Overkill is a shoot ’em up game made by Ste Cork back in 1992. It was the first vertical shooter released by Epic Megagames at a time when they were at the height of competition with Apogee. Like many other PC games of the time the game supports older technology in the form of CGA and EGA graphics, even though VGA was very common at the time. I originally played the shareware version of the game from a magazine cover disk shortly after it came out. I thoroughly enjoyed the game, and unfortunately because of being a kid and poor wasn’t able to get the registered version.

Six Levels

Six Levels

Fortunately the author was kind enough to make the registered version freeware quite some time ago. I don’t know why more authors of DOS software don’t do the same thing, but I guess they must have their reasons. It would be nice if they’d port the games to modern devices, but that’s a rant that’s completely off topic.

Starting wave

Starting wave

As I said before the game has EGA and CGA graphics available, which are both very impressive in terms of both speed and artistry. Dithering is used very effectively to draw complicated parts of the user interface and the sprites. There are few EGA games that look this nice.
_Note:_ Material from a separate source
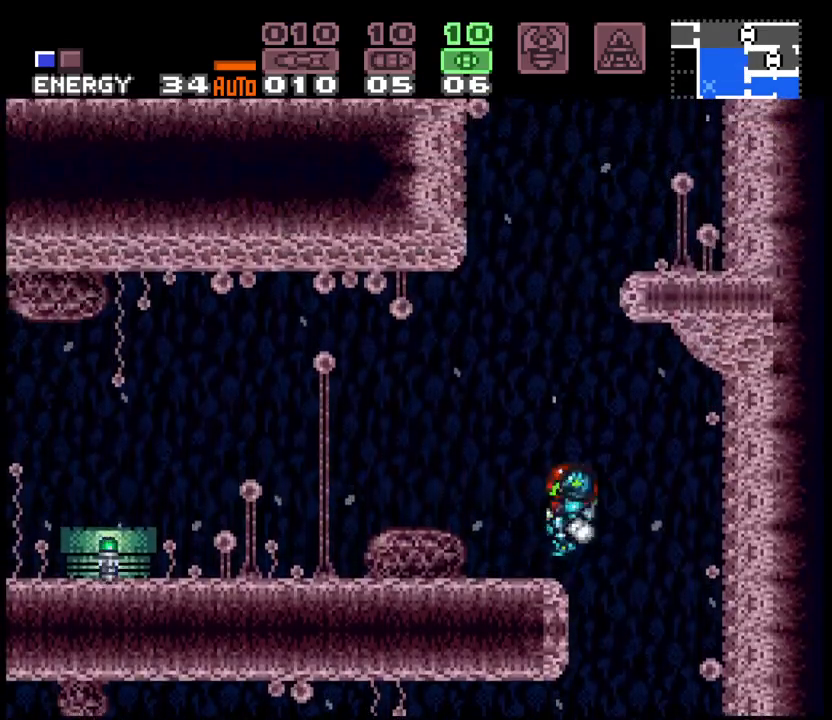
{"dt_ms": 500, "buttons": ["A", "DPAD_LEFT"], "events": [[67, "L1", "down"], [183, "L1", "up"]]}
Another contemporary game called Major Stryker whilst it has better technical graphical features, it doesn’t make effective use of dithering as much as this game. I’ve also noted whilst playing that the animation is quite well done, it’s smooth and plays well on the kind of machine I had at the time.

In level 1

In level 1

The sound mostly comes from the PC speaker, and sounds quite good. This was quite handy for us on our old machine as we didn’t have a nice sound card. It also has the option for Adlib music which is good, but there is only a few songs from what I can tell. They aren’t intrusive so they are unlikely to get annoying if you hear them repeatedly.

Weird spikiness

Weird spikiness

The game play is pretty much your standard shoot ’em up style, but with a few small differences. Firstly you can choose which weapon power ups you want to use. You do this by pressing the choose key once the power up you want is currently available. Each time you pick up the weapon power up the game cycles between four different types of improvements, you just have to wait until you’ve got the one you want then press the button to use it.



There are a few weapons that seem to help me out more than others. I’ve found for the guns, simply having the first power up, the double shot, is one of the most effective weapons you can have. The contour missiles are another must as they take out enemies nearby that you couldn’t otherwise get. I also like the yo-yo missile which is pretty unique. It is a seeking missile that goes out attacks a enemy destroying it, then returning to your ship so it can make another run at another enemy. This is extremely useful and is sensibly time limited as this could be over powered if you had it permanently.



Like many other shooters you can get side arms, a fire nose and drones to add more fire power to your ship. Unlike other games these extra parts can be destroyed if they are hit by enemies or the surrounding terrain. You can also upgrade you ship to a fighter or eventually a battle cruiser. This affects how well the ship handles as well as how strong it’s shields are. This can make some of the tighter areas on some levels more difficult.

High Scores

High Scores

The Wikipedia page for Overkill says that it was quickly overshadowed by some other games such as Raptor, Tyrian, and Major Stryker. Two of these were released several years later, so I don’t personally consider them to be in the same generation as Overkill, so that statement is a bit sketchy. Still Overkill is not a well known DOS game, but it is certainly one of the hidden gems of its era.